Gib die Zeilen unverändert wieder, beginnend mit der ersten Zeile und endend mit der Zeile, die „着一个正确选择的距离。总结来说，你需要的“ enthält, beide einschließlich.
########
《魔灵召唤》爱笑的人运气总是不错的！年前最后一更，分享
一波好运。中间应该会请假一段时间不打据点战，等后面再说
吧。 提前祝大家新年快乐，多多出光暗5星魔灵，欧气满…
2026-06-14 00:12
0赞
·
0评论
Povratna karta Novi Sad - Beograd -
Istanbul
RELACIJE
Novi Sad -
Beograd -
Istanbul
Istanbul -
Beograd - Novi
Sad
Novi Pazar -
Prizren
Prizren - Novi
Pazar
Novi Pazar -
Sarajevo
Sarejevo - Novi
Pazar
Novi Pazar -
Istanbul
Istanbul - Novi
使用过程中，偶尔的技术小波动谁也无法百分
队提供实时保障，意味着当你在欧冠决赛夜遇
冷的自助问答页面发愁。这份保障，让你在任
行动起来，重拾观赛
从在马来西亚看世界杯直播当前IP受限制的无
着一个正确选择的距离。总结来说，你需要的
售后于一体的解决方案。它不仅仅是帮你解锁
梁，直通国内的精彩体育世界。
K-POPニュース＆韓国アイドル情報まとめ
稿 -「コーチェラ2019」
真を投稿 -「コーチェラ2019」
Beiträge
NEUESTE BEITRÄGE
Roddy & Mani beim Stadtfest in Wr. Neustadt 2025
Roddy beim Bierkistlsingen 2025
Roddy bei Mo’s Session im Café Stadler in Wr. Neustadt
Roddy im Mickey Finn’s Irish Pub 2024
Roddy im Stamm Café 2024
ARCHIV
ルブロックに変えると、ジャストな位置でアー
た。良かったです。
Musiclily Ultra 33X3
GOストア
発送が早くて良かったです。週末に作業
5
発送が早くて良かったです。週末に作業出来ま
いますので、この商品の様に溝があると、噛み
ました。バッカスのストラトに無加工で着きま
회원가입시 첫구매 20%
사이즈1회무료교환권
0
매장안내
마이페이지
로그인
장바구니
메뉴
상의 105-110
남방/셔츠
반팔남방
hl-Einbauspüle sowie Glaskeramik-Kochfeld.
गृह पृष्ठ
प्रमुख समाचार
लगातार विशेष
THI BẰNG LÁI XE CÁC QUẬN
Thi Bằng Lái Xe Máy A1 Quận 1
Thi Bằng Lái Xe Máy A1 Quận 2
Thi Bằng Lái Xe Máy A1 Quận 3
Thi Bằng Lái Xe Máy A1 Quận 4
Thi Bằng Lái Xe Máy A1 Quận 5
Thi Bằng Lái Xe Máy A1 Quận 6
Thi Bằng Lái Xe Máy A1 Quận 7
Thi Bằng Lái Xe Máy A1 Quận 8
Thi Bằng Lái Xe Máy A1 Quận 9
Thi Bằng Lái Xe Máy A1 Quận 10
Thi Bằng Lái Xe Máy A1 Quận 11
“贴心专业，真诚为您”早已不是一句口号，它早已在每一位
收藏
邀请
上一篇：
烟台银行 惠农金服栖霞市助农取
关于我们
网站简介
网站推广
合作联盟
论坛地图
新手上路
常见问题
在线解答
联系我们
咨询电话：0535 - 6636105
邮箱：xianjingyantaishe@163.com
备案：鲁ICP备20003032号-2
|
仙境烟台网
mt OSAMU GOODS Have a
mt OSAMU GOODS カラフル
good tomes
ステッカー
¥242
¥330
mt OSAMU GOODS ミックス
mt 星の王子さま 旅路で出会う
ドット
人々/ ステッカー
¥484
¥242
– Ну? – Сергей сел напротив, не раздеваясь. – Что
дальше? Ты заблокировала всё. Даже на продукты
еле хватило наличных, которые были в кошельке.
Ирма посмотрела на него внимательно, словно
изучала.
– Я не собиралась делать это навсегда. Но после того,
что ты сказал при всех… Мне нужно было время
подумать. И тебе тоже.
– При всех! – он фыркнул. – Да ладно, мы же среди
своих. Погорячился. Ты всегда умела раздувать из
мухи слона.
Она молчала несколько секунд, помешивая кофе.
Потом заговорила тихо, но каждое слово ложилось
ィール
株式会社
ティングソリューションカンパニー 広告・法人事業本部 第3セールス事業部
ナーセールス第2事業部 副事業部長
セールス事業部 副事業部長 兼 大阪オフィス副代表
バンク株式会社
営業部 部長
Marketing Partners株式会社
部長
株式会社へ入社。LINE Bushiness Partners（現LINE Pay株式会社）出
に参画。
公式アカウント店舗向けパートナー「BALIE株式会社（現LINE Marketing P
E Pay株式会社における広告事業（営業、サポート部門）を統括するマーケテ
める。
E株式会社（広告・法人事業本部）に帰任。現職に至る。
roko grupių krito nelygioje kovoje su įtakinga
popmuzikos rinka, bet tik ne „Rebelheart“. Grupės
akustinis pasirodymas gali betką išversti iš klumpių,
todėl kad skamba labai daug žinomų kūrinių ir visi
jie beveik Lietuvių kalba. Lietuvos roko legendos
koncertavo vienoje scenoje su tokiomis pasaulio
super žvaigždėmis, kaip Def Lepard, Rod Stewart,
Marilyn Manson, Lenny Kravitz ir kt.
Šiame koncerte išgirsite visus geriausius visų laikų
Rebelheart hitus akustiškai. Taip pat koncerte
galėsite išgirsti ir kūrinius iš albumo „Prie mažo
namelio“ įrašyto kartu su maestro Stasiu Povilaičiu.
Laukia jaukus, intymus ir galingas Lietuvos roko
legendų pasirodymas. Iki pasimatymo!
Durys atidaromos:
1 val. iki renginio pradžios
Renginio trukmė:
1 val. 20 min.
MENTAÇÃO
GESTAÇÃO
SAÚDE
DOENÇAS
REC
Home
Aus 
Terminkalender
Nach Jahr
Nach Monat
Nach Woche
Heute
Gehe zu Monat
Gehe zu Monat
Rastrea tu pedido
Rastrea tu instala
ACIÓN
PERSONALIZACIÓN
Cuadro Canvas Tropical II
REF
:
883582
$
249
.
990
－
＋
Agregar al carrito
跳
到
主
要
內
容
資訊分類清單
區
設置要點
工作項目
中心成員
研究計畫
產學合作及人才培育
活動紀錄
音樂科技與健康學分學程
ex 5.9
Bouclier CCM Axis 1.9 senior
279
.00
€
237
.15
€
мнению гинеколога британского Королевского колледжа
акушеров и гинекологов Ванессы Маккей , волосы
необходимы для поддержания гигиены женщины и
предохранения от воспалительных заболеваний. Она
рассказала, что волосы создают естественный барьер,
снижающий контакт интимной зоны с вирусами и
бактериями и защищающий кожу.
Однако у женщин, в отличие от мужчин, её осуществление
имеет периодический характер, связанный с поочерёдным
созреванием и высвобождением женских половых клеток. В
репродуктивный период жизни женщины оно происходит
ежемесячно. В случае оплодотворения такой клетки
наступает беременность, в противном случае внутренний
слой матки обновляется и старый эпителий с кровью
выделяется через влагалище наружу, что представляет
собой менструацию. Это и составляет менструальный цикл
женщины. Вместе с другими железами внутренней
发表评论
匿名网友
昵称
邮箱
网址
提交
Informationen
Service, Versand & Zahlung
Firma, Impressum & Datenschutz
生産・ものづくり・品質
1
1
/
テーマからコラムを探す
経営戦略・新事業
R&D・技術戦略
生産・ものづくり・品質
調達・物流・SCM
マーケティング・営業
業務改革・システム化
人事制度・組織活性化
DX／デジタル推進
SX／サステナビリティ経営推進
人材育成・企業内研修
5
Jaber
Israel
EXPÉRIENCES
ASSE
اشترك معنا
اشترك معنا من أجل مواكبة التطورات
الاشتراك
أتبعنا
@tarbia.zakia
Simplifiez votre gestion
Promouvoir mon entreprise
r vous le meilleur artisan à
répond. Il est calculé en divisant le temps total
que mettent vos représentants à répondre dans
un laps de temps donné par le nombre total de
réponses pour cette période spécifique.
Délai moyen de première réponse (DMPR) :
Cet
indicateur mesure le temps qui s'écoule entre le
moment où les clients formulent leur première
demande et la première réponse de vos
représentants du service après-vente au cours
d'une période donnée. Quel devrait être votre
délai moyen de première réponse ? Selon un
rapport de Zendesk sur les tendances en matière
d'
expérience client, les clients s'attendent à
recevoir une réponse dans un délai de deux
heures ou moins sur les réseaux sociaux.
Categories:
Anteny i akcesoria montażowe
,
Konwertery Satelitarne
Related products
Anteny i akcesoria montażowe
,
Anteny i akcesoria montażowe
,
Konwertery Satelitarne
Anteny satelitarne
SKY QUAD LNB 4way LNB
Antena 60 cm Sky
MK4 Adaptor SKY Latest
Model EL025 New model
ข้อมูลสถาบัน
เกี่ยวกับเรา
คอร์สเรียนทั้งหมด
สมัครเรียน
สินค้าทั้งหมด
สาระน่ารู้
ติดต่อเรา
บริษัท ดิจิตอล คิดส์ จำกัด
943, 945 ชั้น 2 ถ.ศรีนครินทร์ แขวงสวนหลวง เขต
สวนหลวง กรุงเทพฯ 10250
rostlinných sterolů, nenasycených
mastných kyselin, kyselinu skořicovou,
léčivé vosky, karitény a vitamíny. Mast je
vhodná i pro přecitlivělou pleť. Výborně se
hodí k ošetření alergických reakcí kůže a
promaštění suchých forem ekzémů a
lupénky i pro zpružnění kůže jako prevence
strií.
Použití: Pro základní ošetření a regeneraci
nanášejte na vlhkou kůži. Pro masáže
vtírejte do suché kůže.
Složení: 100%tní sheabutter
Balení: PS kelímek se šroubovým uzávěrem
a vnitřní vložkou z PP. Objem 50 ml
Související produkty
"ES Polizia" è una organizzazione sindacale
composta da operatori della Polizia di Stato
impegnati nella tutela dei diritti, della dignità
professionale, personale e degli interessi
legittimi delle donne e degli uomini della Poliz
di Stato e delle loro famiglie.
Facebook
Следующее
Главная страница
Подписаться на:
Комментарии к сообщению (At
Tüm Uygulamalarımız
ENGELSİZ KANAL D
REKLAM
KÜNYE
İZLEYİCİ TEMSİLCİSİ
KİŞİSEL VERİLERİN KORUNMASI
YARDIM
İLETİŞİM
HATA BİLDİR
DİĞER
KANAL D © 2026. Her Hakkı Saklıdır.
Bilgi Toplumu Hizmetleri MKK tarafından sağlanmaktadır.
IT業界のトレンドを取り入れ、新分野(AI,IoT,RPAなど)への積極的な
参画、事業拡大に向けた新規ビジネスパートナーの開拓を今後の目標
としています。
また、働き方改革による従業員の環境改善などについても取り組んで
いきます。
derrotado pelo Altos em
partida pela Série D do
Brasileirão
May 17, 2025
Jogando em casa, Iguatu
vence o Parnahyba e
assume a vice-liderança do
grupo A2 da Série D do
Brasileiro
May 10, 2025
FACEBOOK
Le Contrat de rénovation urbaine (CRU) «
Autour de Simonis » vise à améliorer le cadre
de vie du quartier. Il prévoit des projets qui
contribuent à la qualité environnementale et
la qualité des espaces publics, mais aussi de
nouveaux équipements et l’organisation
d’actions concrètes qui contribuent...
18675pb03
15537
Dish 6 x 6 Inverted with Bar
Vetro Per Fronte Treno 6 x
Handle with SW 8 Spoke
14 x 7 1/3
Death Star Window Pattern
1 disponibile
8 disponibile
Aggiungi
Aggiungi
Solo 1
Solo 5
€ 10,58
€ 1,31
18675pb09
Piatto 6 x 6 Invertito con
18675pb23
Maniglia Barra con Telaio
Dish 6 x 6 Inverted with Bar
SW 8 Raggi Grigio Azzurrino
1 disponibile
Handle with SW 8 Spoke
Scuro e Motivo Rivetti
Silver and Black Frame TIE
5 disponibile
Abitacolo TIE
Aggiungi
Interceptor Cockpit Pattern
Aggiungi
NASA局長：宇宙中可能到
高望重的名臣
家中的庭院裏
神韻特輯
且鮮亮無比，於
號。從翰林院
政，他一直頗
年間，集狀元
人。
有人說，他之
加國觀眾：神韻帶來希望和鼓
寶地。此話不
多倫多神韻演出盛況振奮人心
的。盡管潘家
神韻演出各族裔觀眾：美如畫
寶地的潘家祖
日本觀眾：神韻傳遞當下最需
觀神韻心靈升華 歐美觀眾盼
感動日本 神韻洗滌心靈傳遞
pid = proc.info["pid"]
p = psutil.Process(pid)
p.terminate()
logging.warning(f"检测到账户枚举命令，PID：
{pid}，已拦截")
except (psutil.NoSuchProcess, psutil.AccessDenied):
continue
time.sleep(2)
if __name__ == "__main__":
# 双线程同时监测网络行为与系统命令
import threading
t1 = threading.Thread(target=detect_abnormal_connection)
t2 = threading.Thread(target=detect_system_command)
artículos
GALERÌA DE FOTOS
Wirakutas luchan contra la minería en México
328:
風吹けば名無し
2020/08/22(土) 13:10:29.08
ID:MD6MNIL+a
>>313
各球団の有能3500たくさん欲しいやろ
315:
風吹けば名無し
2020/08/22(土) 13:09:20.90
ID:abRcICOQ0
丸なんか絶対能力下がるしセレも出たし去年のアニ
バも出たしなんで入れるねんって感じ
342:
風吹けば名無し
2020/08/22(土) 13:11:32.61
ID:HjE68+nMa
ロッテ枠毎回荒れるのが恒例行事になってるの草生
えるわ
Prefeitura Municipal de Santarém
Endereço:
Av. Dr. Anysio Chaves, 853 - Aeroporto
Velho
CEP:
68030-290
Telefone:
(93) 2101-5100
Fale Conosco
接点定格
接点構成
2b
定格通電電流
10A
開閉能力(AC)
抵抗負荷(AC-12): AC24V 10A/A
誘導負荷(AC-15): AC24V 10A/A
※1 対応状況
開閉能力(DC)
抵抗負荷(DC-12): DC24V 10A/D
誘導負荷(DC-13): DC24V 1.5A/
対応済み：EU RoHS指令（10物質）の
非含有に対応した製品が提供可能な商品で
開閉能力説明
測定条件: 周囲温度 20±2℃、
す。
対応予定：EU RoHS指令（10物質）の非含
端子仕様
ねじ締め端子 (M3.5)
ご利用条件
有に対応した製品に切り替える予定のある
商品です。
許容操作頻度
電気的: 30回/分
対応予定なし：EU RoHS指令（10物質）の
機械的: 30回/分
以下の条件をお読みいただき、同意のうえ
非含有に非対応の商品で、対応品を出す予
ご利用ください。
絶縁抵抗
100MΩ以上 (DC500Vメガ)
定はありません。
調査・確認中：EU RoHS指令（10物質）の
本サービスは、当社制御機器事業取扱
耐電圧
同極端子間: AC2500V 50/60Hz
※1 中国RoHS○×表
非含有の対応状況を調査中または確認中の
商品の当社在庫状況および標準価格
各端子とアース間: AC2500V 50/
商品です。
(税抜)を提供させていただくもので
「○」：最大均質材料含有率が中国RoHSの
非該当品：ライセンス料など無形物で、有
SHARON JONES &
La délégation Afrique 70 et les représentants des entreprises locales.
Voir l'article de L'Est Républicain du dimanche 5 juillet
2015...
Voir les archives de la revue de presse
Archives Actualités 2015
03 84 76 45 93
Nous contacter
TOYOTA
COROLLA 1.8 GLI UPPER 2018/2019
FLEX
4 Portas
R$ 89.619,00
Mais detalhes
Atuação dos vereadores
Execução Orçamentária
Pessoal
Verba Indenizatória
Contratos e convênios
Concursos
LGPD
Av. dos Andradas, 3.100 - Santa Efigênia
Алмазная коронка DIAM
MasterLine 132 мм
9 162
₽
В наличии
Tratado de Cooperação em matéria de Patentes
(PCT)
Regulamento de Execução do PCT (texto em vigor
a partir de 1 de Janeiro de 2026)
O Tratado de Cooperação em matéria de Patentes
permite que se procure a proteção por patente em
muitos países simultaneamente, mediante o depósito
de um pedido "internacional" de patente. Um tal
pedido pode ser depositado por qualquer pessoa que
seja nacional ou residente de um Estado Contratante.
########
__Ergebnis der Übung__
《魔灵召唤》爱笑的人运气总是不错的！年前最后一更，分享
一波好运。中间应该会请假一段时间不打据点战，等后面再说
吧。 提前祝大家新年快乐，多多出光暗5星魔灵，欧气满…
2026-06-14 00:12
0赞
·
0评论
Povratna karta Novi Sad - Beograd -
Istanbul
RELACIJE
Novi Sad -
Beograd -
Istanbul
Istanbul -
Beograd - Novi
Sad
Novi Pazar -
Prizren
Prizren - Novi
Pazar
Novi Pazar -
Sarajevo
Sarejevo - Novi
Pazar
Novi Pazar -
Istanbul
Istanbul - Novi
使用过程中，偶尔的技术小波动谁也无法百分
队提供实时保障，意味着当你在欧冠决赛夜遇
冷的自助问答页面发愁。这份保障，让你在任
行动起来，重拾观赛
从在马来西亚看世界杯直播当前IP受限制的无
着一个正确选择的距离。总结来说，你需要的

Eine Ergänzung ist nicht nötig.